Article publié le 08/06/2016 et consulté 1400 fois.

Le Larousse définit le jeu comme « une activité d’ordre physique ou mentale, non imposée, ne visant à aucune fin utilitaire, et à laquelle on s’adonne pour se divertir, en tirer un plaisir. »

En soi, le jeu n’est pas problématique.

Mieux, il nous procure du plaisir.

Nous y sommes confrontés très tôt.

En effet, dès notre plus jeune âge l’apprentissage passe par ce processus de jeu.

Où se situe donc la limite ?

Au même titre que bon nombre d’addictions, le jeu devient problématique lorsqu’il devient une nécessité, lorsqu’il représente un besoin.

Autrement dit, lorsqu’il se transforme en addiction.     

Les tentations sont de plus en plus nombreuses

Poker, loterie, machines à sous, billets à gratter, paris sportifs, tombolas, bingo,…

Nombreuses sont les tentations lorsque l’on présente un problème de jeu : celui-ci est partout.

Malgré tout, le joueur compulsif est bien souvent difficilement reconnaissable.

Puisque la dépendance aux jeux va la plupart du temps de pair avec le surendettement, ce dernier, honteux, se terre dans un monde où les apparences sont reines.

Le joueur en difficulté financière présente bien souvent un optimisme qui ne calque pas avec ses expériences récentes d’échec.

Là où toute personne raisonnable déciderait d’ « arrêter les frais », le joueur compulsif ne pense qu’à se « refaire », s’enlisant encore davantage dans une spirale infernale, un cercle vicieux. 

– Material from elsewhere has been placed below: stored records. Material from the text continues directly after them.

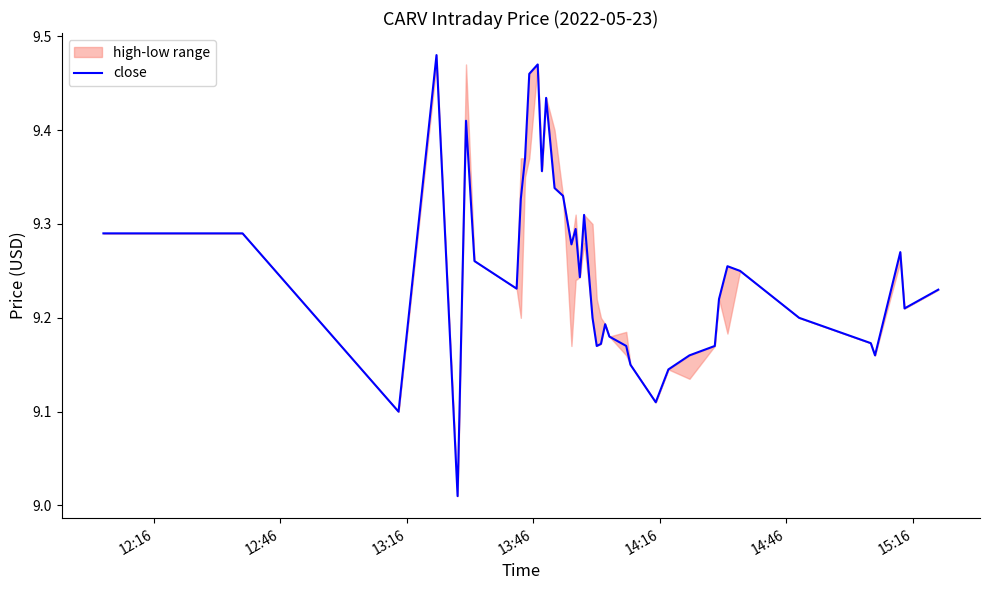

The value at 10 is 12.3. True or false?

False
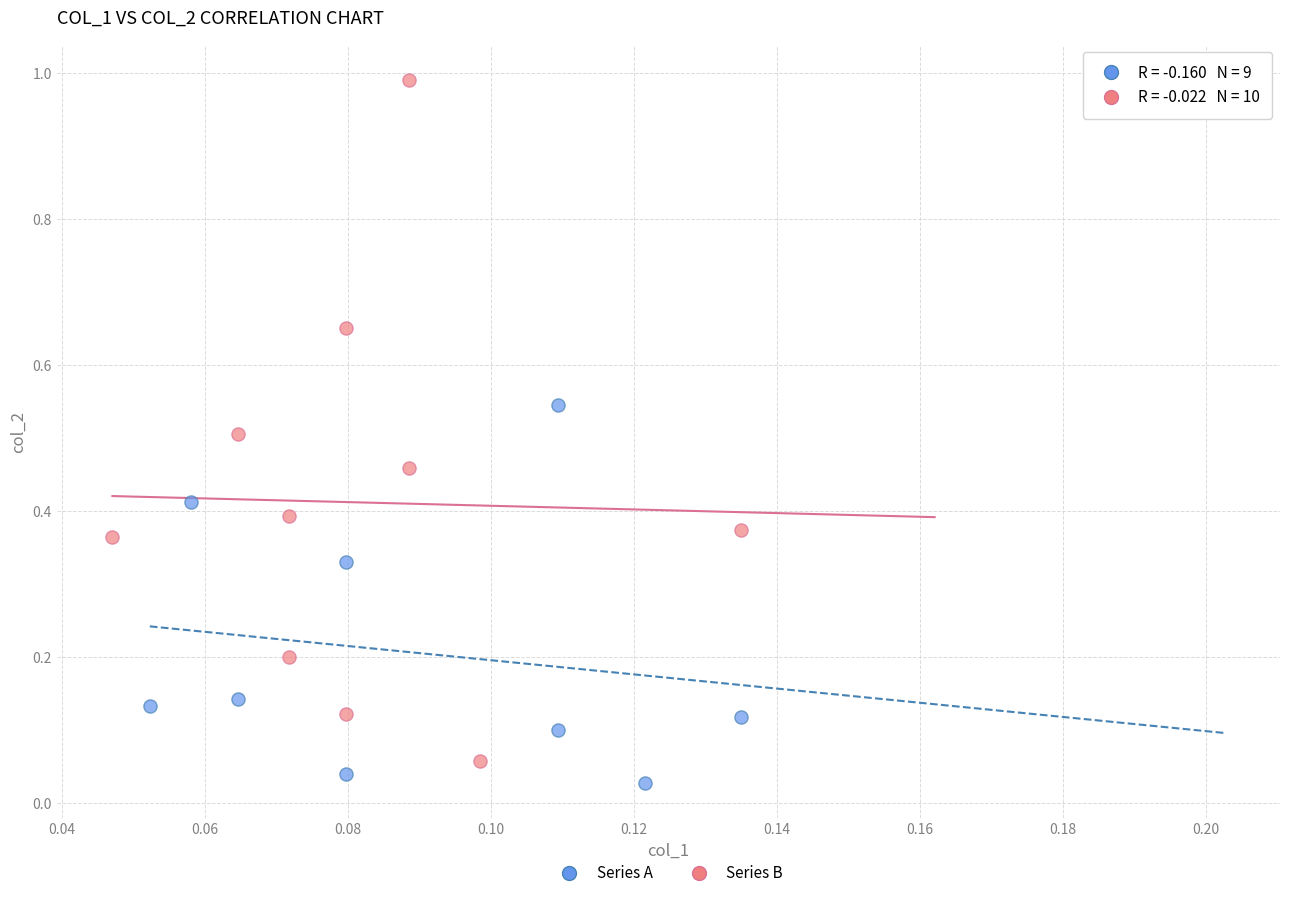

Which series contains the highest Y value?

Series B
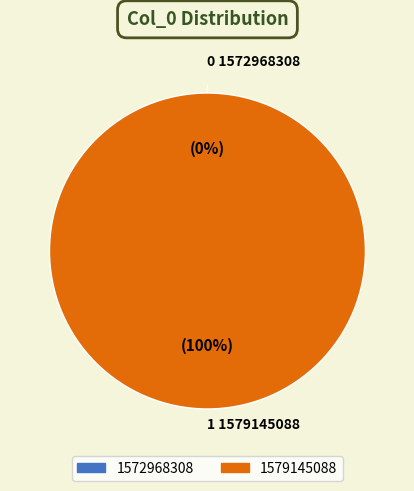

Which category accounts for the majority?

1579145088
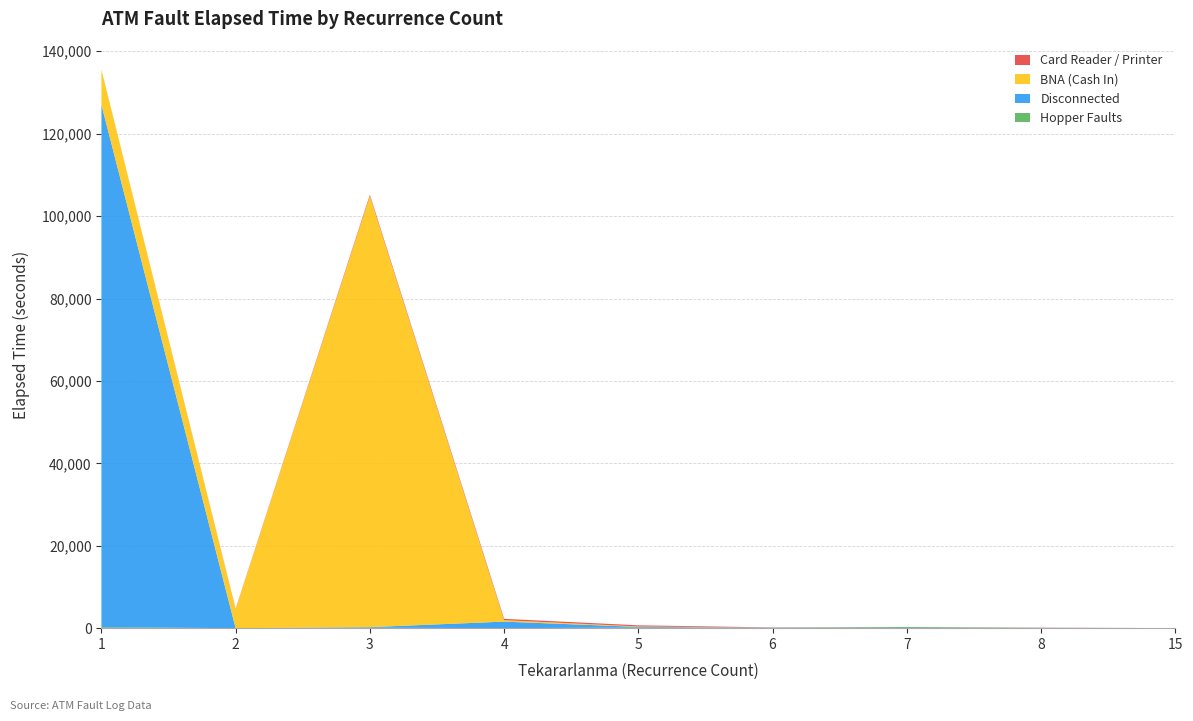

Reading right to left, what are all the values shown in this chart?

Hopper Faults: 15=15	8=65	7=265	6=80	5=135	4=0	3=110	2=0	1=230
Disconnected: 15=0	8=20	7=10	6=50	5=175	4=1590	3=145	2=0	1=126810
BNA (Cash In): 15=0	8=0	7=0	6=0	5=105	4=345	3=104580	2=4605	1=8515
Card Reader / Printer: 15=0	8=40	7=0	6=50	5=275	4=325	3=340	2=110	1=0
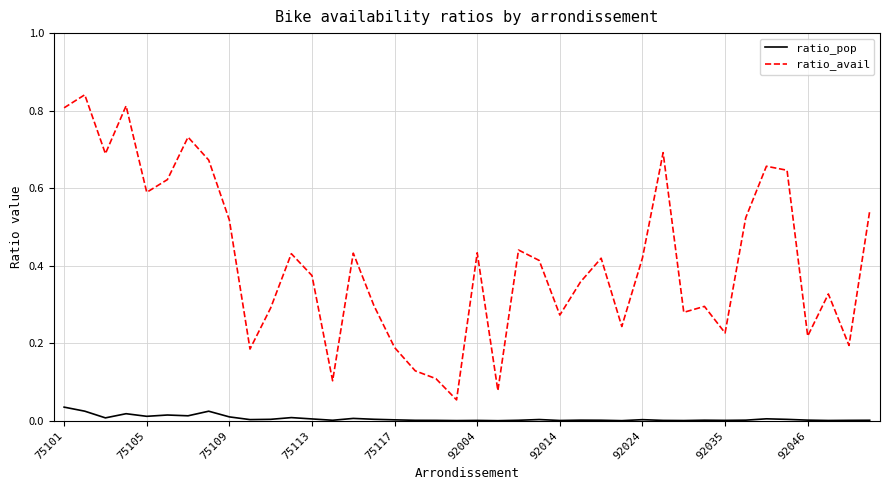

Rank the series by their average value, from lowest to highest.

ratio_pop, ratio_avail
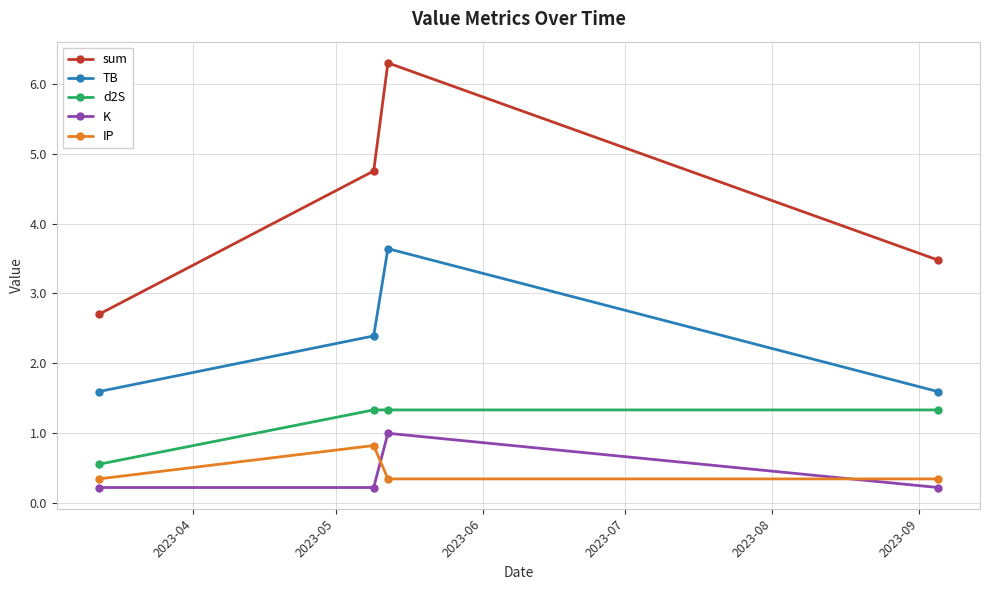

At how many categories does at least one series exceed 2?

4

Lorsque le problème surgit à la surface, que les proches du malade commencent à avoir la puce à l’oreille, il est bien souvent fort tard…

Pour détecter les symptômes de ce mal, plusieurs indices :

  • Dépassement des limites initialement posées en termes de budget de jeu
  • Emprunt d’argent irraisonné dans le but de jouer
  • Envie de jouer pour combler des pertes déjà liées au jeu
  • Mauvaise conscience post-perte
  • Mensonges dans le but de cacher cette addiction
  • Désintérêt pour tout ce qui ne touche pas au jeu
  • Pensées obsessionnelles quant au jeu  
  • Arrivée de pensées suicidaires
  • Dépression

Face à ce problème, une seule solution : en parler.

Demander de l’aide permettra au malade de sortir la tête de l’eau.

Bien souvent, consulter un psychologue spécialisé est nécessaire à une guérison sur le long terme.